▶ _課題_: 提示文によると、Kはジョイの何を愛しているか。

▶ _提示文_:
+++++

それでお母さんに逆ギレされて「ゲームばっかりやってないで、いい加減勉強しなさい!」と怒られるのに似てます。

「いつまでも引きこもってエロゲーやってないで働けこのニートが!」

と言うのは簡単ですが、言われた方の絶望といったら…

 しかもこの後に街に戻ったKに巨大なジョイのホログラムが話しかけるシーンがあるのですが、この時のジョイは全裸で青いカツラをつけています。

ジョイ(悦び)という名前から分かるように、彼女は完全に性処理用の製品。始めてKの前にジョイが姿を現すシーンでも、瞬時にコスプレしてレストランの店員になったりセクシーなドレスを着ます。

つまりジョイはVRのAVなんです。ところがKは彼女をそうは扱わない。話をしたりドライブデートをしたりする。彼女の「心」を愛しているのです。それがこの巨大なジョイとの対峙のシーンで分かると、それまでの彼女とのエピソードがより切なく胸を打つのです。

 エロゲーでもAVでもなんでもいいです、2次元しか愛せない人達は世間から「気持ち悪い」と一蹴されます。ところがジョイのようにほとんど人間と変わらない存在だったらこんなにもKに感情移入してしまうー私たちが「現実」「にせ物」と線引きしている境界を「ブレードランナー」の世界は超えていきます。それによって考えさせらます。

+++++

▶ _提供データ_:
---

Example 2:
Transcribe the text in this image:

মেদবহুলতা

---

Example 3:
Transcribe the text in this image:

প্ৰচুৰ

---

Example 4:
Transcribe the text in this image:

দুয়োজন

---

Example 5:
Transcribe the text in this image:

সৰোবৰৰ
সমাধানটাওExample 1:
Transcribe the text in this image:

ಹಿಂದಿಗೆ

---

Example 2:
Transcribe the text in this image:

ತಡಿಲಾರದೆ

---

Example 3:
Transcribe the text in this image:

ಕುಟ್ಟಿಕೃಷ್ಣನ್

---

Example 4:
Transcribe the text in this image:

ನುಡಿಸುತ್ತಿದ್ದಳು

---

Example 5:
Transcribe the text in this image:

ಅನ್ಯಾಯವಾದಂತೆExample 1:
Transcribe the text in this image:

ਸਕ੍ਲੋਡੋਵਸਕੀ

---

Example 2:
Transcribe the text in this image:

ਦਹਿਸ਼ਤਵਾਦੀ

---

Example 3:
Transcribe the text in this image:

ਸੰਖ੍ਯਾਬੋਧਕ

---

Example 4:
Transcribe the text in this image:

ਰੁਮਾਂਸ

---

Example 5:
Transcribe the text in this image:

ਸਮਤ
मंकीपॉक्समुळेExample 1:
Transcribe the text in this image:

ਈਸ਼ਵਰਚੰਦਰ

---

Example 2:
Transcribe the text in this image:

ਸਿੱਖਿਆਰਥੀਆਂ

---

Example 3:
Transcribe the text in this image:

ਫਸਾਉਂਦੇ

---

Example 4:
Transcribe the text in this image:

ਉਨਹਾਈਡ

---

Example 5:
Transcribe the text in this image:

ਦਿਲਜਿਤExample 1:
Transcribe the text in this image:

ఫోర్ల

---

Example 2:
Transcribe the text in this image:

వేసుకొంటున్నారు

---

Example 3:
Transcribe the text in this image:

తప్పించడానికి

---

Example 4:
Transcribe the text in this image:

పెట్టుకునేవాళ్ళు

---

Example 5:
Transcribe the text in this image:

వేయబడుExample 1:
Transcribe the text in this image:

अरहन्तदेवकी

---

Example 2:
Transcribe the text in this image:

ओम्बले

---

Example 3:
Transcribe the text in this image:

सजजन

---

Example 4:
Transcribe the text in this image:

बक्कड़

+++++

▶ _解答_: Kはジョイの「心」を愛している。